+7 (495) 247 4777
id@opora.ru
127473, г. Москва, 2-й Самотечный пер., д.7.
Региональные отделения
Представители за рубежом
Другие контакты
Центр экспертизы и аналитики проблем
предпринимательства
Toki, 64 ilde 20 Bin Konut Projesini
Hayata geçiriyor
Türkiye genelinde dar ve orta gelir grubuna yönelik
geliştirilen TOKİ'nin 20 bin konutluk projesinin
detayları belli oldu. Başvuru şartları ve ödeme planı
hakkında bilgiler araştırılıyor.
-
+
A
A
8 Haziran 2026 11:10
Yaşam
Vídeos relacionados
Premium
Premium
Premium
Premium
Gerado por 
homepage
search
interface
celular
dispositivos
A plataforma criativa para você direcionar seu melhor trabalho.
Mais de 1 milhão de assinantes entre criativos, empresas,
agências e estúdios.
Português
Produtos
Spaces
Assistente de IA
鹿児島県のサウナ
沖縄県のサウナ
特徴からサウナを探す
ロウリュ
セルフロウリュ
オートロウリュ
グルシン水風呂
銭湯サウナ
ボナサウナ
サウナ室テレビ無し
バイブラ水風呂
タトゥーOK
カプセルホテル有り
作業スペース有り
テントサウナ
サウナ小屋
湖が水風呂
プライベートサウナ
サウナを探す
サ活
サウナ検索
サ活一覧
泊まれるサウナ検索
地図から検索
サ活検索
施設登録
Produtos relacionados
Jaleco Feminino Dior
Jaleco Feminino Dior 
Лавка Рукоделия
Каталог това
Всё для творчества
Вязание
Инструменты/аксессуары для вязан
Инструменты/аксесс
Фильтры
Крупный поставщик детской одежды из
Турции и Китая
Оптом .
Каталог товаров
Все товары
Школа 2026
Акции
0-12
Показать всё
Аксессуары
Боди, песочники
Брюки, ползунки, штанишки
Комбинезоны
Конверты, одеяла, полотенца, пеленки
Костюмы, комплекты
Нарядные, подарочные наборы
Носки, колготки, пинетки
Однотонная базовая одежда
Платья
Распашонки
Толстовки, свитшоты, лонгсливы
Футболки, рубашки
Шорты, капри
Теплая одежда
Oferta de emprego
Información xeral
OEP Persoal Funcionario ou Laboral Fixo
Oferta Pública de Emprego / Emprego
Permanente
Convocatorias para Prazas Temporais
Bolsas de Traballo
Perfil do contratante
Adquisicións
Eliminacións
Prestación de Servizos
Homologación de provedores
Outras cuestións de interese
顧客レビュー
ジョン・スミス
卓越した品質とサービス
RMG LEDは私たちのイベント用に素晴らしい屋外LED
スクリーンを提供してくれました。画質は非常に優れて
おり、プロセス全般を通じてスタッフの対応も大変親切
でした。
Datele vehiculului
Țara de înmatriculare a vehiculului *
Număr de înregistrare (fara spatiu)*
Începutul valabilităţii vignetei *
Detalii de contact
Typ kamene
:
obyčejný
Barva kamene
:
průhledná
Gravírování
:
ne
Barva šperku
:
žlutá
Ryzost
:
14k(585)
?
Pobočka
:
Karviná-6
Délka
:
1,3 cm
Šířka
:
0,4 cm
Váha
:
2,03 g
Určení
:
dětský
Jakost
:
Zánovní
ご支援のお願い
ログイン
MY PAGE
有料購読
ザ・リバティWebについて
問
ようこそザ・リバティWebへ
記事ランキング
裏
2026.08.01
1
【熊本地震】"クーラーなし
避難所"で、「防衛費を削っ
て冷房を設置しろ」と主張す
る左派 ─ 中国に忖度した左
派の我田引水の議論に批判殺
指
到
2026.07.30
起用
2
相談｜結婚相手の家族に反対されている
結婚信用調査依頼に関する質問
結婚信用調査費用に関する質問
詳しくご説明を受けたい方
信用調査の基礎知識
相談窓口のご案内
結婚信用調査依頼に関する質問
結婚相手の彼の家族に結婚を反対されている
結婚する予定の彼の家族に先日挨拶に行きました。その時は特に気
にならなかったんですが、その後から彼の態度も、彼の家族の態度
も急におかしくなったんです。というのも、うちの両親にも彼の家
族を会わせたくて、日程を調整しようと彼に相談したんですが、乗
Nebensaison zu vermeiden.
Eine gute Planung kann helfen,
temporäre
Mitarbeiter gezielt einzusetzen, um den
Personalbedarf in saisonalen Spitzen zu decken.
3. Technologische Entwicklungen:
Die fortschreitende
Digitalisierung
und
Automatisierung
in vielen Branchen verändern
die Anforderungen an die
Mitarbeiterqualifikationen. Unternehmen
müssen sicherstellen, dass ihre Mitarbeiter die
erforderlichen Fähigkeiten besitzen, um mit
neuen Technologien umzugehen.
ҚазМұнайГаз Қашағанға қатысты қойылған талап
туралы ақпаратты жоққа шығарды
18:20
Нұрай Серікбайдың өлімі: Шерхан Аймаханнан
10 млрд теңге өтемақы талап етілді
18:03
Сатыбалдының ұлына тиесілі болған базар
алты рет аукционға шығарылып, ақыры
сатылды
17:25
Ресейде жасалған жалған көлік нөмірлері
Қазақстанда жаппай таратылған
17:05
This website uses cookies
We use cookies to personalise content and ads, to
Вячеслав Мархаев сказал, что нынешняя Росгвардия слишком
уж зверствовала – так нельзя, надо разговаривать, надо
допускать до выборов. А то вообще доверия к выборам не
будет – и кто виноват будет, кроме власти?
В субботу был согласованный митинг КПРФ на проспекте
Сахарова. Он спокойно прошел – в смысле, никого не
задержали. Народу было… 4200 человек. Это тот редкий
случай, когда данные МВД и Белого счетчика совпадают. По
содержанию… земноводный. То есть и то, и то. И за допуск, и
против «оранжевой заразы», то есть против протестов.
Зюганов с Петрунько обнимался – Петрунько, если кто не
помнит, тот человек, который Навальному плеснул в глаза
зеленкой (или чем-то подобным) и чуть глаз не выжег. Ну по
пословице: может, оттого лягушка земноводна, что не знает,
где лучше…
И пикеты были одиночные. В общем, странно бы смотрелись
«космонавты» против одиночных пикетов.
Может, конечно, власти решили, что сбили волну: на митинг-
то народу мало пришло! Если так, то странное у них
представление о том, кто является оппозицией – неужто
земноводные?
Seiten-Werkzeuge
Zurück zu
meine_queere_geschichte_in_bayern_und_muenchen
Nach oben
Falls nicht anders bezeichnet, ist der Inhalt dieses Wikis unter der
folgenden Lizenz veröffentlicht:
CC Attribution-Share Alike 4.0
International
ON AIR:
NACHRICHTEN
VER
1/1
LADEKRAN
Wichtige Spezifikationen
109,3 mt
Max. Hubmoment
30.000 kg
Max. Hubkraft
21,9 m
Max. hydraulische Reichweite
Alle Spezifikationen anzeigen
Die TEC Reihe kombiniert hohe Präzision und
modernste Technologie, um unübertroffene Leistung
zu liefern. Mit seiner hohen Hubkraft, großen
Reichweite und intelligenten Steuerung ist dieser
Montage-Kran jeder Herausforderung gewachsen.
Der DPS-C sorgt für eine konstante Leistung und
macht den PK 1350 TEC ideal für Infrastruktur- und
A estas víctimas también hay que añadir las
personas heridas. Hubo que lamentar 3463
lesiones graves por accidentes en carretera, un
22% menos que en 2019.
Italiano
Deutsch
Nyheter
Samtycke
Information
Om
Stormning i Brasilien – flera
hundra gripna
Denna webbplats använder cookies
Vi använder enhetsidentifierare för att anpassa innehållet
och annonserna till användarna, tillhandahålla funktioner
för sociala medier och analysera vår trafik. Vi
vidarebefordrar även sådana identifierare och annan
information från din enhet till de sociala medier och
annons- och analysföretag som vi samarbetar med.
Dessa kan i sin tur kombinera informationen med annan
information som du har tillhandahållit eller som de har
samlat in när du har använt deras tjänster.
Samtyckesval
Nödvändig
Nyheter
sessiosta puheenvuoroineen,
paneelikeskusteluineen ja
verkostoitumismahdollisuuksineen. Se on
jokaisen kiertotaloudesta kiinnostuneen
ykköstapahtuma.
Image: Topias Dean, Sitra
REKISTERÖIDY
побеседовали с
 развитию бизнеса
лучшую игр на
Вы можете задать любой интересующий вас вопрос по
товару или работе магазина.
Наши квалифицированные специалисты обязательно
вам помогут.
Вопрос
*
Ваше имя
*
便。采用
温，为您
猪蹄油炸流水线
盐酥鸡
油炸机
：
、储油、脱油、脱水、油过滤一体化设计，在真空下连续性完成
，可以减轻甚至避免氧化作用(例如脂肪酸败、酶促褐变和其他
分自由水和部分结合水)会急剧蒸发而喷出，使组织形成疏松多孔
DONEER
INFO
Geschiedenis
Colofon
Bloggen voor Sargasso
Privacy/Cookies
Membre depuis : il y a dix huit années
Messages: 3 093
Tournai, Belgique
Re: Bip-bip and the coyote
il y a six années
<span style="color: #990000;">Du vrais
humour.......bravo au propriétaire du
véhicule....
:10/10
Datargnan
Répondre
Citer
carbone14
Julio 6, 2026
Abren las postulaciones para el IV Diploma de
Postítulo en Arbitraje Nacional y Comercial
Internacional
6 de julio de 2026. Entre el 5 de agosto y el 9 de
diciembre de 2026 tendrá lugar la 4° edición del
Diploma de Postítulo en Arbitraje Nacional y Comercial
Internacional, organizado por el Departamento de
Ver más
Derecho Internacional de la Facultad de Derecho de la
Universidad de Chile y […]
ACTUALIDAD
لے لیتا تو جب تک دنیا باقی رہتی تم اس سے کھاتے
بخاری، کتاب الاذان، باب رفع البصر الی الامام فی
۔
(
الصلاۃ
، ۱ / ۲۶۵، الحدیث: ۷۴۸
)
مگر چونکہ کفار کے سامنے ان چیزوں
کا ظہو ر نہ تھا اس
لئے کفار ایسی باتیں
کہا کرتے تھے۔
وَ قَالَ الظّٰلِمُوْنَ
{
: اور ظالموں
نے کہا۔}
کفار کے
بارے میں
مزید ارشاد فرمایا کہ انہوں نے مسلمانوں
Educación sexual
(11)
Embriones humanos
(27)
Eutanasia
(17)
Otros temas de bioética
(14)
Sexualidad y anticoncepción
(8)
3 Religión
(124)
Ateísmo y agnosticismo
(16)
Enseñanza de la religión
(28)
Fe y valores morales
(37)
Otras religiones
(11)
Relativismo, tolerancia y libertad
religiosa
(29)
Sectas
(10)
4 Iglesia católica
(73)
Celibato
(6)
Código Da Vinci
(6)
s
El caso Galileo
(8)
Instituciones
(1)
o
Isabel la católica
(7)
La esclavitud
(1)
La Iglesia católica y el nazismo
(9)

* _WRITTEN TASK_: Go through the data above and keep only the lines that contain the word "власти". Copy each of those lines in full.

* _TASK OUTPUT_:
будет – и кто виноват будет, кроме власти?
Может, конечно, власти решили, что сбили волну: на митинг-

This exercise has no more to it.